TEXT SEGMENT Start Marker
Tanshinone IIA Inhibits Epithelial-to-Mesenchymal Transition Through Hindering β-Arrestin1 Mediated β-Catenin Signaling Pathway in Colorectal Cancer

Tanshinone IIA (Tan IIA) is a major active ingredient extracted from Salvia miltiorrhiza, which has been proved to be able to inhibit metastasis of various cancers including colorectal cancer (CRC). However, the mechanisms of anti-metastatic effect of Tan IIA on CRC are not well explored. A number of studies indicate that epithelial-to-mesenchymal transition (EMT) plays an important role in CRC metastasis, and our previous studies demonstrate that beta-arrestin1could regulate EMT in CRC partly through beta-catenin signaling pathway. In this work, we investigate whether Tan IIA could regulate EMT in CRC through beta-arrestin1-mediated beta-catenin signaling pathway both in vivo and in vitro. Our results showed that Tan IIA inhibited lung metastases of CRC cells in vivo and extended the survival time of mice with CRC. In vitro, Tan IIA increased the expression of E-cadherin, decreased the expression of Snail, N-cadherin and Vimentin, thus suppressed EMT and the migratory ability of CRC cells. Further study found that the mechanism of action of Tan IIA in regulating EMT and metastasis is associated with the suppression of beta-arrestin1 expression, resulting in the increase of GSK-3 beta expression, reduction of beta-catenin nuclear localization, thereby decreased the activity of beta-catenin signaling pathway. Our data revealed a new mechanism of Tan IIA on the suppression of EMT and metastasis in CRC via beta-arrestin1-mediated beta-catenin signaling pathway and provided support for using Tan IIA as anti-metastatic agents in CRC.
TEXT SEGMENT End Marker
RECORDS Start Marker
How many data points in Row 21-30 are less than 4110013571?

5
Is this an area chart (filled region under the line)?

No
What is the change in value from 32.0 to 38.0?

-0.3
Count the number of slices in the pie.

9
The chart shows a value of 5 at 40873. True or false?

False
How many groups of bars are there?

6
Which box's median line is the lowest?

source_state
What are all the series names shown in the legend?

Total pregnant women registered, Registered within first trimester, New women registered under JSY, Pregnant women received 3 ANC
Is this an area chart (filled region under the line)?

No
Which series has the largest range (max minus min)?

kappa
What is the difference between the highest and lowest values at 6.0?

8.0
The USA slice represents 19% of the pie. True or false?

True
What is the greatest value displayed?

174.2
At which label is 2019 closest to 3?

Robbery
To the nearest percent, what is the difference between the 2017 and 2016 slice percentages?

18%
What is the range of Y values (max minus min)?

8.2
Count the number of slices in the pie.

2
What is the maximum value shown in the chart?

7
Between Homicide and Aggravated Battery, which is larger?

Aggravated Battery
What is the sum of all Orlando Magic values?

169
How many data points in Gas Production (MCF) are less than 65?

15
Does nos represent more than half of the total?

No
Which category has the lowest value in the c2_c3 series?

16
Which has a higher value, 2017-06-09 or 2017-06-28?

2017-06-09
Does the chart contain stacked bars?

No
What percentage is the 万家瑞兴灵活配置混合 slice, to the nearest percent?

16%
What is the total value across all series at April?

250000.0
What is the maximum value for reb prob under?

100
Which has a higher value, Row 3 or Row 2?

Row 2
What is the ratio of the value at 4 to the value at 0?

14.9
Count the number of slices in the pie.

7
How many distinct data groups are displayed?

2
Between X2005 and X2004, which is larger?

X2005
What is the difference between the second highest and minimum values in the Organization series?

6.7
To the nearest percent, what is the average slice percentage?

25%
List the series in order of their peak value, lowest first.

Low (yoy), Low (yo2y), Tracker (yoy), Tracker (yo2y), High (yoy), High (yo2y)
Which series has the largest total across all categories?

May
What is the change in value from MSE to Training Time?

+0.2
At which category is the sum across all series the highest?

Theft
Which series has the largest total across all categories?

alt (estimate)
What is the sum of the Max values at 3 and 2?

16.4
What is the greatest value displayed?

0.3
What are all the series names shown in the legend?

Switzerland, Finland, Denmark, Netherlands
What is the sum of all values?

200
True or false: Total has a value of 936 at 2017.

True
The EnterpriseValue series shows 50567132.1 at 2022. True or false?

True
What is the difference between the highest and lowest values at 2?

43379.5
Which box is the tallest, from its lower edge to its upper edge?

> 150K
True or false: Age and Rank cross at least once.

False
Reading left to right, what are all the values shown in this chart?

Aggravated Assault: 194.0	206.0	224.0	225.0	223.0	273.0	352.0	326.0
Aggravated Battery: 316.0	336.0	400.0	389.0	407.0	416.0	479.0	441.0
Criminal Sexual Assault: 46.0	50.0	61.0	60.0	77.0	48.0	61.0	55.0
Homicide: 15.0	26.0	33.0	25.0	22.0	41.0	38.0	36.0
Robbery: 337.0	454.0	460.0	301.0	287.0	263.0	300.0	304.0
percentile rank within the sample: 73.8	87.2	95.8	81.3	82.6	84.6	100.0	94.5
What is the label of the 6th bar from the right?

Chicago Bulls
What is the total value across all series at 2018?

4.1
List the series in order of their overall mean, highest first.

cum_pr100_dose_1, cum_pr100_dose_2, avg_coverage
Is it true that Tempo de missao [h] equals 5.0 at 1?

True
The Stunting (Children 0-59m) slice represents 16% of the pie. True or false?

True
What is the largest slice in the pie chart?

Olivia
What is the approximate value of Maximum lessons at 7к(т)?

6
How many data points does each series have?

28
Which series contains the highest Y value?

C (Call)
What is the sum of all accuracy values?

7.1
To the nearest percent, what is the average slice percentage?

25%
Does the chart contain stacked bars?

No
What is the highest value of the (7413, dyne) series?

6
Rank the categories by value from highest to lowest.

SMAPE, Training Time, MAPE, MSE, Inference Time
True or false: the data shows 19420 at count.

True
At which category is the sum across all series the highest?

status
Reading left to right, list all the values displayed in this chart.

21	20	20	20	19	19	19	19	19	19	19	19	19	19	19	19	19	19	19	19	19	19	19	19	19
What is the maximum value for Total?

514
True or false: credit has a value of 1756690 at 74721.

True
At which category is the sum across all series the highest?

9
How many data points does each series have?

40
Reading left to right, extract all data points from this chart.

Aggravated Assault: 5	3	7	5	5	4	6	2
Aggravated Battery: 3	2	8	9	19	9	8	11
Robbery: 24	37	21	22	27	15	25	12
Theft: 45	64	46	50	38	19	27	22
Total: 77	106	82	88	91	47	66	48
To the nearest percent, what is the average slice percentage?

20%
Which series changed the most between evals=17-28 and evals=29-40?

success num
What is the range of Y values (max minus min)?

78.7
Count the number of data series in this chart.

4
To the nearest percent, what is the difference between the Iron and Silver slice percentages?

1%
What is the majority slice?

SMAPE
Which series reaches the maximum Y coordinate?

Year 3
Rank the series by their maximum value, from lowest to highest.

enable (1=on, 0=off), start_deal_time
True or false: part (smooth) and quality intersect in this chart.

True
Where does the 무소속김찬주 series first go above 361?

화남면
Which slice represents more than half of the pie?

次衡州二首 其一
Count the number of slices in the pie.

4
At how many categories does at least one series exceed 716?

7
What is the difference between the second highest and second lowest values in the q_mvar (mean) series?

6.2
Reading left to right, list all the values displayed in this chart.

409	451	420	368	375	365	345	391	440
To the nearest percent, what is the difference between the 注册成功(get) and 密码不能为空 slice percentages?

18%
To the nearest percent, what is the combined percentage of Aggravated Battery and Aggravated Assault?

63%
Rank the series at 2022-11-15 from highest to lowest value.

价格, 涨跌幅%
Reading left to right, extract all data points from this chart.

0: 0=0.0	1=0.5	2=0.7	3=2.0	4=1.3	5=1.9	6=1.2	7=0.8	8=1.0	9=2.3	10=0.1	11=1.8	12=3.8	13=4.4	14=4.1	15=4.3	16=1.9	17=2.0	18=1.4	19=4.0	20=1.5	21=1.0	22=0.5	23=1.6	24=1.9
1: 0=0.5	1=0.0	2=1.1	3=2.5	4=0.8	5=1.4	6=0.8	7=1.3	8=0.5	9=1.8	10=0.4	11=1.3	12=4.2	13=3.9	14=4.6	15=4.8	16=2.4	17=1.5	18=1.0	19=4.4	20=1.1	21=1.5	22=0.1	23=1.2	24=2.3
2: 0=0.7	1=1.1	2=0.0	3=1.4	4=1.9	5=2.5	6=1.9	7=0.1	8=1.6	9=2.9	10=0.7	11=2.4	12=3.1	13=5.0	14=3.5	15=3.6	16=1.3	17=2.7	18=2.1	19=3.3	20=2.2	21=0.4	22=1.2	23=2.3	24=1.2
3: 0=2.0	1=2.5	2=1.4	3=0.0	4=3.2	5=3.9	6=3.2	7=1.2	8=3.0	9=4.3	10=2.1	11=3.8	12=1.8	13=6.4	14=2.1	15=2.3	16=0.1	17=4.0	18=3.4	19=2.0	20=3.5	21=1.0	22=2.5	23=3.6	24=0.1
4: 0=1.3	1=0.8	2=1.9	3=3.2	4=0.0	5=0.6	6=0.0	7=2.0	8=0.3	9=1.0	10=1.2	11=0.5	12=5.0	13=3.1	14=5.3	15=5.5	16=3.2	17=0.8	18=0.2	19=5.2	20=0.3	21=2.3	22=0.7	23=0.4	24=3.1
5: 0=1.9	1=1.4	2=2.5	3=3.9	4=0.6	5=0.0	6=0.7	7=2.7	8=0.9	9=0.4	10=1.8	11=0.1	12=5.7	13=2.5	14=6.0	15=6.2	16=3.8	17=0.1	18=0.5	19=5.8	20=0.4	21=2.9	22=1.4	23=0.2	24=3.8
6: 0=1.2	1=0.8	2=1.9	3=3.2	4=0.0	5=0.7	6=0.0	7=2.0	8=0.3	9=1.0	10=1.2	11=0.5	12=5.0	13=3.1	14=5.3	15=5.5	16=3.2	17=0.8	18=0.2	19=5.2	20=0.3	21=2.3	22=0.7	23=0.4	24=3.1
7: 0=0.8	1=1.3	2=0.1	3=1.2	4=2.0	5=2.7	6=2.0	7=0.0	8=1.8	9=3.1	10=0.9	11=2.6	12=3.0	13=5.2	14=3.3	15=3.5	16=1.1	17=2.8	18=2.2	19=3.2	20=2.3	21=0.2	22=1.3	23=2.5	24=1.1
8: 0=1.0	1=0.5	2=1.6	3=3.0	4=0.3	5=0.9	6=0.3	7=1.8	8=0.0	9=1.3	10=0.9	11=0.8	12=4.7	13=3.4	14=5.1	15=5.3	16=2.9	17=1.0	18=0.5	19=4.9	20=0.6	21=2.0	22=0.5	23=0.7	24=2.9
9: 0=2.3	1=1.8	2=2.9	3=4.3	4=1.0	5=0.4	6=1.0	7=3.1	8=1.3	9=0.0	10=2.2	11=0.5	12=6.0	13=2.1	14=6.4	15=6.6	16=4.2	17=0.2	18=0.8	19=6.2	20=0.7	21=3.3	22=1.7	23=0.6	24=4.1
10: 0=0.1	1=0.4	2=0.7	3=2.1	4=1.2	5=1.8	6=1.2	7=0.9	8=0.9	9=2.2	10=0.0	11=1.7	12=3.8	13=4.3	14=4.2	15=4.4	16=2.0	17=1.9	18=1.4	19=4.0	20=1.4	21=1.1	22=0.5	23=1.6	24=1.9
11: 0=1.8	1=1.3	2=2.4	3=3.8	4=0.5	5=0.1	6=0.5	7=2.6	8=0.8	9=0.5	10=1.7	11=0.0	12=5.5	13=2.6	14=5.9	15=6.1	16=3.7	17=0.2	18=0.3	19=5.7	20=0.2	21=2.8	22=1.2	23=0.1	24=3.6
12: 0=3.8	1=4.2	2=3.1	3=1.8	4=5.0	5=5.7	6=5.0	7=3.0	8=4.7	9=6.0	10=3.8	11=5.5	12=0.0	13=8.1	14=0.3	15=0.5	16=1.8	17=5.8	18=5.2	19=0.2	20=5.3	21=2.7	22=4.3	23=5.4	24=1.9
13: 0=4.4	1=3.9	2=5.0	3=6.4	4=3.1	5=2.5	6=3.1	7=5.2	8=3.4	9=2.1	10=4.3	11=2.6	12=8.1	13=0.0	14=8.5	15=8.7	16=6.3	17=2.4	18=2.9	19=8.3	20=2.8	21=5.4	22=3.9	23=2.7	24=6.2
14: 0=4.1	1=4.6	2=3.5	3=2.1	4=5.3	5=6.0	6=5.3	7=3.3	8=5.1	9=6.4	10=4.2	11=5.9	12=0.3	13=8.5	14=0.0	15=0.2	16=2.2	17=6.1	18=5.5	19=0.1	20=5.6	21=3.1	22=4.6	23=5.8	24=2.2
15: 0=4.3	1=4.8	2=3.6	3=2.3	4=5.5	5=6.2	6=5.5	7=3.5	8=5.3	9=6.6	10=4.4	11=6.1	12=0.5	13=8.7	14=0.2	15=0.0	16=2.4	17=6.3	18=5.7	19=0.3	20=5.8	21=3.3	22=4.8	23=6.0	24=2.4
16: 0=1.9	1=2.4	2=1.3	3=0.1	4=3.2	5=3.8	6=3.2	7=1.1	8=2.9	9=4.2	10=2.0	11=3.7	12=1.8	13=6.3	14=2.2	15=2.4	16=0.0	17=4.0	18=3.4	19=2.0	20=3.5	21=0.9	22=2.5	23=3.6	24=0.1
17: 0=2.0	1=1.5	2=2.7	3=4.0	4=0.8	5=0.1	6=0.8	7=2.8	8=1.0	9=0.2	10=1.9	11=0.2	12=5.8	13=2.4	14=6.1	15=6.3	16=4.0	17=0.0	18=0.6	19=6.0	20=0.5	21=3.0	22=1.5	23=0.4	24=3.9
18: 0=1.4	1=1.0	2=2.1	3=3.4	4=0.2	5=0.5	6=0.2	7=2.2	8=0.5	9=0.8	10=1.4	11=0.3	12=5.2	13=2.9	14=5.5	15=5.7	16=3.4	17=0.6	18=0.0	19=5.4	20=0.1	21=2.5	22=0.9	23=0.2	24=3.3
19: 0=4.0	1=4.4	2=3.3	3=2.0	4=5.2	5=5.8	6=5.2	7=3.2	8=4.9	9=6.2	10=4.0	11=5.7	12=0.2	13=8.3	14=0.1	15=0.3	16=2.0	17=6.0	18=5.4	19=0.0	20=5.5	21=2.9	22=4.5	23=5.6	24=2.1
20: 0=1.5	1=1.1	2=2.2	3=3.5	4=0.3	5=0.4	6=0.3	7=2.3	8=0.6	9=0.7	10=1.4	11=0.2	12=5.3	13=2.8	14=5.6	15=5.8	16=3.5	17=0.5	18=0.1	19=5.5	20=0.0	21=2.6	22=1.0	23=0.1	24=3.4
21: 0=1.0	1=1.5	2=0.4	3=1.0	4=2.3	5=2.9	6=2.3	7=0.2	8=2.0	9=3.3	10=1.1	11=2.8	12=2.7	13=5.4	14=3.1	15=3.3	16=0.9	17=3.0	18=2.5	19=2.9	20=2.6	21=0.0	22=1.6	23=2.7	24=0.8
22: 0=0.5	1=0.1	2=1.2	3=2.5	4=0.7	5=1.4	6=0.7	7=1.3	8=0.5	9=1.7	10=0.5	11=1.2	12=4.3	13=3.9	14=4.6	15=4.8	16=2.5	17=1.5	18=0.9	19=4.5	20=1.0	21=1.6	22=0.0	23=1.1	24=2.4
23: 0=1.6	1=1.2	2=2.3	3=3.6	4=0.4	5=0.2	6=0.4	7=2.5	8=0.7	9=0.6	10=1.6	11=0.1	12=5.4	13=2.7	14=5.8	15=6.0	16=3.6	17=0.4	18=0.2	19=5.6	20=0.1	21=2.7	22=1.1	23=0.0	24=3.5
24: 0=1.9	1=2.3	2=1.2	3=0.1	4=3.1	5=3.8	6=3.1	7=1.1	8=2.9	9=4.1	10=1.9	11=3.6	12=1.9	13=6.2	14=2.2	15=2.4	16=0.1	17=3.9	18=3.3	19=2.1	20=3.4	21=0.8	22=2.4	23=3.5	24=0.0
RECORDS End Marker
=== PROBLEM SET ===
[A] Using the Tan IIA abstract, answer each question:
(i) From which plant is Tan IIA extracted?
(ii) In vitro, which protein's expression did Tan IIA increase?
(iii) Which protein's expression rose as a result of the suppression of beta-arrestin1 expression?
[B] Based on the Tan IIA abstract, does each statement agree with it? Answer yes or no and quote the deciding words.
(i) Tan IIA raised the expression of Vimentin in CRC cells in vitro.
(ii) Tan IIA prolonged the survival of mice with CRC.
(iii) The mechanisms of the anti-metastatic effect of Tan IIA on CRC are well explored.
[C] Translate this sentence from the Tan IIA abstract into Spanish: "Our results showed that Tan IIA inhibited lung metastases of CRC cells in vivo and extended the survival time of mice with CRC."

=== RESPONSES TO THE TASKS ===
[A]
(i) Salvia miltiorrhiza
(ii) E-cadherin
(iii) GSK-3 beta

[B]
(i) No: "decreased the expression of Snail, N-cadherin and Vimentin"
(ii) Yes: "extended the survival time of mice with CRC"
(iii) No: "the mechanisms of anti-metastatic effect of Tan IIA on CRC are not well explored"

[C] Nuestros resultados mostraron que la Tan IIA inhibió las metástasis pulmonares de las células de CRC in vivo y prolongó el tiempo de supervivencia de los ratones con CRC.